EXERCISE OBJECTIVE:
Repeat every line of the listing below exactly, minus the pictures.

* * *

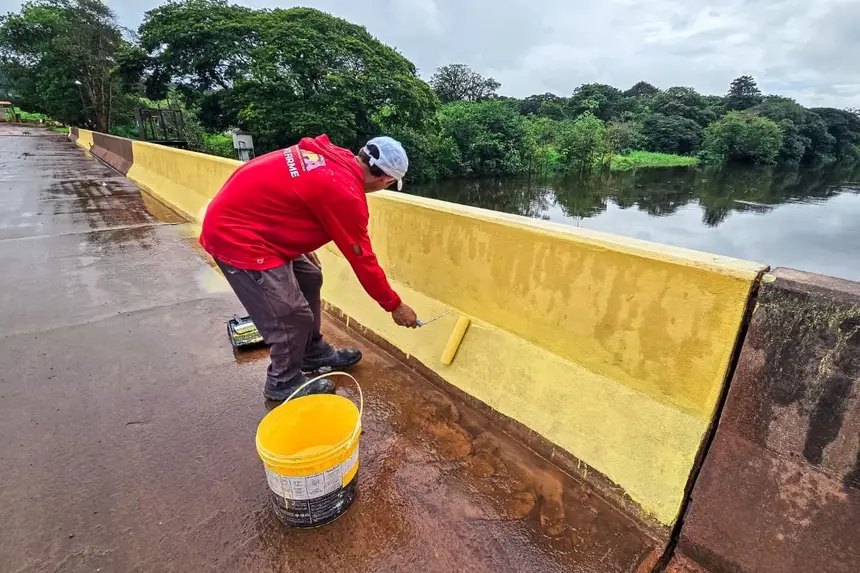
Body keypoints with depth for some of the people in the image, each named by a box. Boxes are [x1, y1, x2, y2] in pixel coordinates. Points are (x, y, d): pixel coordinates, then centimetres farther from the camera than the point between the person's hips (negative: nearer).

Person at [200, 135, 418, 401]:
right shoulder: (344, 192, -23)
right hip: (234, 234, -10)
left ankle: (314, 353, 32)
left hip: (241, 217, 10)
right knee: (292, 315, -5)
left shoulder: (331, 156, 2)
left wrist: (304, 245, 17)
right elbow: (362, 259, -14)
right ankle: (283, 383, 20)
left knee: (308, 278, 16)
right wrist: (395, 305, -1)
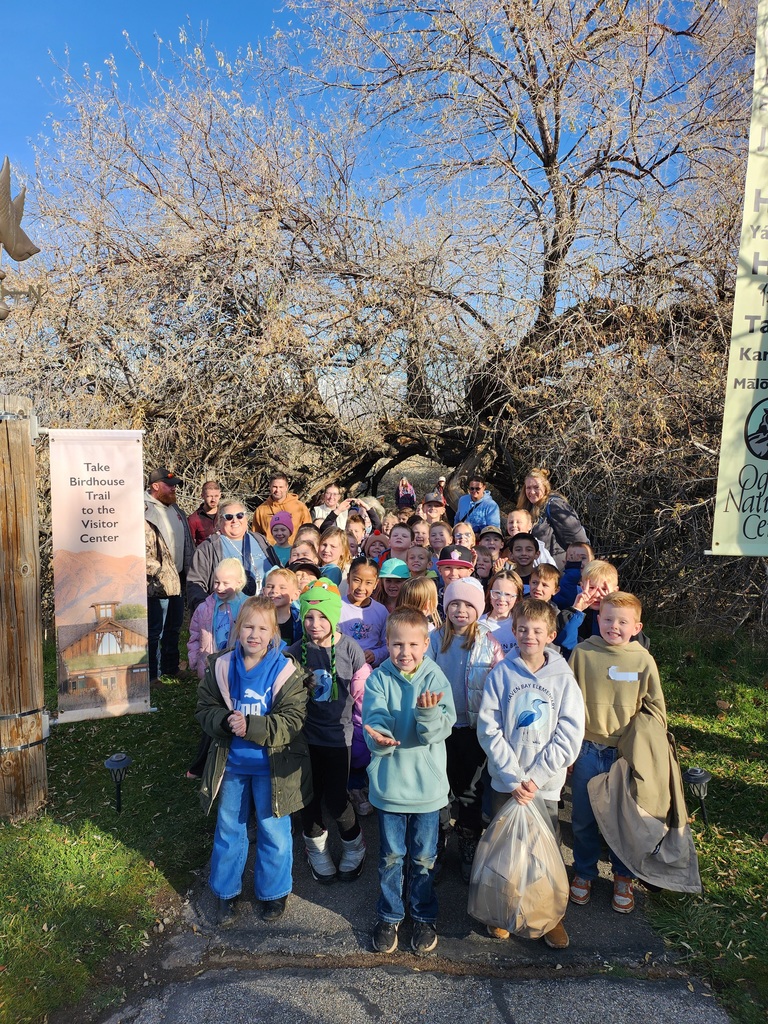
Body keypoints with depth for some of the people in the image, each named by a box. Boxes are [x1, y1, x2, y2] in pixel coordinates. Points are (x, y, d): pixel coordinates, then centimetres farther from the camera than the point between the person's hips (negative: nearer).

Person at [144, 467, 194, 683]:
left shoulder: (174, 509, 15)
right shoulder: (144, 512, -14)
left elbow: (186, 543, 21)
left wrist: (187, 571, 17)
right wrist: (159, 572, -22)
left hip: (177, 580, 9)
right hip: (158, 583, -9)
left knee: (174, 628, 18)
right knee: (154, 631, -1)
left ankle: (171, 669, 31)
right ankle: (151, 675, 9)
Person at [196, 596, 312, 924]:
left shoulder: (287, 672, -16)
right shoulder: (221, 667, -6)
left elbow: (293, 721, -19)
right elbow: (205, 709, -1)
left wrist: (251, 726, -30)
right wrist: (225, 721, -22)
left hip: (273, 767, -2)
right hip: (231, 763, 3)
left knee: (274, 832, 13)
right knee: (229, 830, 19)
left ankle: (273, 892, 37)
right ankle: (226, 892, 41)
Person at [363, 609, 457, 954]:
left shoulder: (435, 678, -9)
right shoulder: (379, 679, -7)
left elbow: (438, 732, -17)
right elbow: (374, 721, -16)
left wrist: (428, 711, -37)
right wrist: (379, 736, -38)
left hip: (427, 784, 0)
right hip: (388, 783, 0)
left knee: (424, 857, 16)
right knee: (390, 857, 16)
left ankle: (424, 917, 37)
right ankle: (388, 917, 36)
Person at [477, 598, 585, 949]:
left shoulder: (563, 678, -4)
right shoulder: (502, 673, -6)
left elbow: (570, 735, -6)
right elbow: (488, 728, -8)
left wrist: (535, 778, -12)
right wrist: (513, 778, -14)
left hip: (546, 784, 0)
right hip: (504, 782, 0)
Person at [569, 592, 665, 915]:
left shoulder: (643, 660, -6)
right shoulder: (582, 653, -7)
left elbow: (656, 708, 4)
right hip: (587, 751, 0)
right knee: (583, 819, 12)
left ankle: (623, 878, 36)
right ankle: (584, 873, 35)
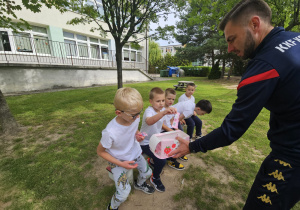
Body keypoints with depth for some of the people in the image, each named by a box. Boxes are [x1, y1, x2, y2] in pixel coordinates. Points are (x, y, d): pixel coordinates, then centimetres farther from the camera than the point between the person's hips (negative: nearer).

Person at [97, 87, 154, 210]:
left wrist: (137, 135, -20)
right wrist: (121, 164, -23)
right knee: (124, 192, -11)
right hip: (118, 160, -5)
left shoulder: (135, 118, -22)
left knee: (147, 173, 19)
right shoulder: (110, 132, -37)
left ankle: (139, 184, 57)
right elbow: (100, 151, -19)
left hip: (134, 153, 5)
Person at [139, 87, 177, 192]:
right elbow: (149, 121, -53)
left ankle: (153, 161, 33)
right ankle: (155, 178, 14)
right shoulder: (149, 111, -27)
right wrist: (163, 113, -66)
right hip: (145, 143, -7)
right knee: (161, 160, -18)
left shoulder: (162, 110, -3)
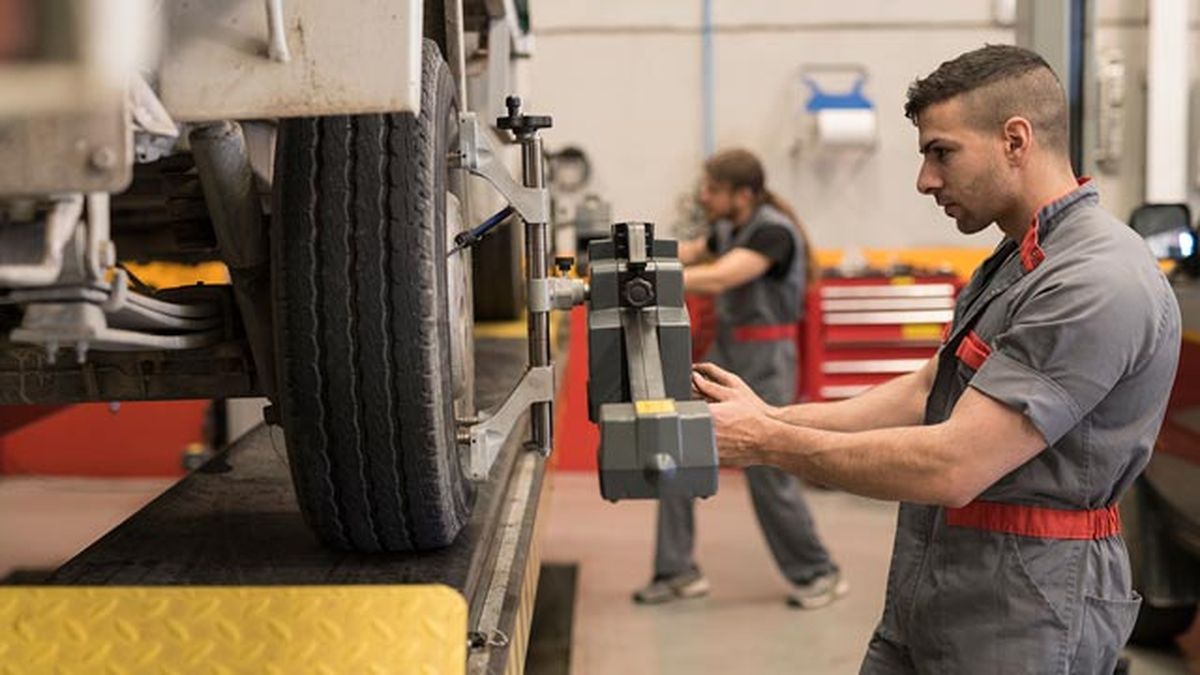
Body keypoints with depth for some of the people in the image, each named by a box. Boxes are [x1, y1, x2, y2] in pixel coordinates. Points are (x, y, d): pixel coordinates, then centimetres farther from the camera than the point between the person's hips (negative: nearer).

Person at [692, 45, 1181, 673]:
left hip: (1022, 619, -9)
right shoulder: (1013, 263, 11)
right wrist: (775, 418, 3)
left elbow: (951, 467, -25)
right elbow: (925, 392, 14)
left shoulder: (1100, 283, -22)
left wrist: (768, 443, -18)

* * *

OUTPUT OF THE TASK:
Body keypoints with depth for some of the people in the image, each named by a box. Boxes are [x1, y1, x2, y2] in pixel coordinates. Points are (x, y, d): pixel coordinates, then centimetres farther from the camera than the point between the person's hips (negative: nearer).

Person at [200, 135, 418, 401]:
right shoulder: (344, 192, -23)
right hip: (234, 234, -10)
left ankle: (314, 353, 32)
left hip: (241, 217, 10)
right knee: (292, 315, -5)
left shoulder: (331, 156, 2)
left wrist: (304, 245, 17)
right elbow: (362, 259, -14)
right ankle: (283, 383, 20)
left knee: (308, 278, 16)
right wrist: (395, 305, -1)
Body keypoints with depth for some of the people in the image, each named by a box. Boxes are [x1, y1, x2, y2] in pixel coordinates. Points are (x, y, d): pixel coordinates, then centimetres farther from the camera than the point between the person's hips (negative: nearer).

Person at [144, 467, 194, 683]:
left shoulder: (174, 509, 15)
right shoulder: (144, 512, -14)
left elbow: (186, 543, 21)
left wrist: (187, 571, 17)
right wrist: (159, 572, -22)
left hip: (177, 580, 9)
right hip: (158, 583, -9)
left knee: (174, 628, 18)
right knee: (154, 631, -1)
left ankle: (171, 669, 31)
right ankle: (151, 675, 9)
Person at [196, 596, 312, 924]:
left shoulder: (287, 672, -16)
right shoulder: (221, 667, -6)
left elbow: (293, 721, -19)
right elbow: (205, 709, -1)
left wrist: (251, 726, -30)
right wrist: (225, 721, -22)
left hip: (273, 767, -2)
right hip: (231, 763, 3)
left knee: (274, 832, 13)
right knee: (229, 830, 19)
left ankle: (273, 892, 37)
right ankle: (226, 892, 41)
Person at [363, 609, 457, 954]:
left shoulder: (435, 678, -9)
right shoulder: (379, 679, -7)
left elbow: (438, 732, -17)
right elbow: (374, 721, -16)
left wrist: (428, 711, -37)
right wrist: (379, 736, -38)
left hip: (427, 784, 0)
right hip: (388, 783, 0)
left knee: (424, 857, 16)
right knee: (390, 857, 16)
left ankle: (424, 917, 37)
right ankle: (388, 917, 36)
Person at [477, 598, 585, 949]:
left shoulder: (563, 678, -4)
right shoulder: (502, 673, -6)
left elbow: (570, 735, -6)
right elbow: (488, 728, -8)
left wrist: (535, 778, -12)
right wrist: (513, 778, -14)
left hip: (546, 784, 0)
right hip: (504, 782, 0)
Person at [569, 592, 665, 915]:
left shoulder: (643, 660, -6)
right shoulder: (582, 653, -7)
left elbow: (656, 708, 4)
right hip: (587, 751, 0)
right knee: (583, 819, 12)
left ankle: (623, 878, 36)
right ankle: (584, 873, 35)
Body keypoints with depth for some of the people in the image, each named by a box. Boxes are [x1, y1, x2, y2] in pixel coordinates. Points are (x, y, d): pixel coordinates, then centimetres farther from the camera than the point between the person's hips (negative: nearer).

Person at [97, 87, 154, 210]:
left wrist: (137, 135, -20)
right wrist: (121, 164, -23)
right knee: (124, 192, -11)
right hip: (118, 160, -5)
left shoulder: (135, 118, -22)
left knee: (147, 173, 19)
right shoulder: (110, 132, -37)
left ankle: (139, 184, 57)
right elbow: (100, 151, -19)
left hip: (134, 153, 5)
Person at [139, 87, 177, 192]:
right elbow: (149, 121, -53)
left ankle: (153, 161, 33)
right ankle: (155, 178, 14)
right shoulder: (149, 111, -27)
right wrist: (163, 113, -66)
right hip: (145, 143, -7)
right knee: (161, 160, -18)
left shoulder: (162, 110, -3)
Body keypoints with depth for some of the people in the image, each named by a box. Boxes are [x1, y1, x2, y2] in pixel coordinates. Points are (x, y, d): pixel coordinates, then centimetres farther from the camera than the point between the person's hips (negative: nearer).

Person at [692, 45, 1181, 673]:
left hip: (1022, 619, -9)
right shoulder: (1013, 263, 11)
right wrist: (775, 418, 3)
left elbow: (951, 467, -25)
right elbow: (925, 392, 14)
left shoulder: (1100, 283, -22)
left wrist: (768, 443, -18)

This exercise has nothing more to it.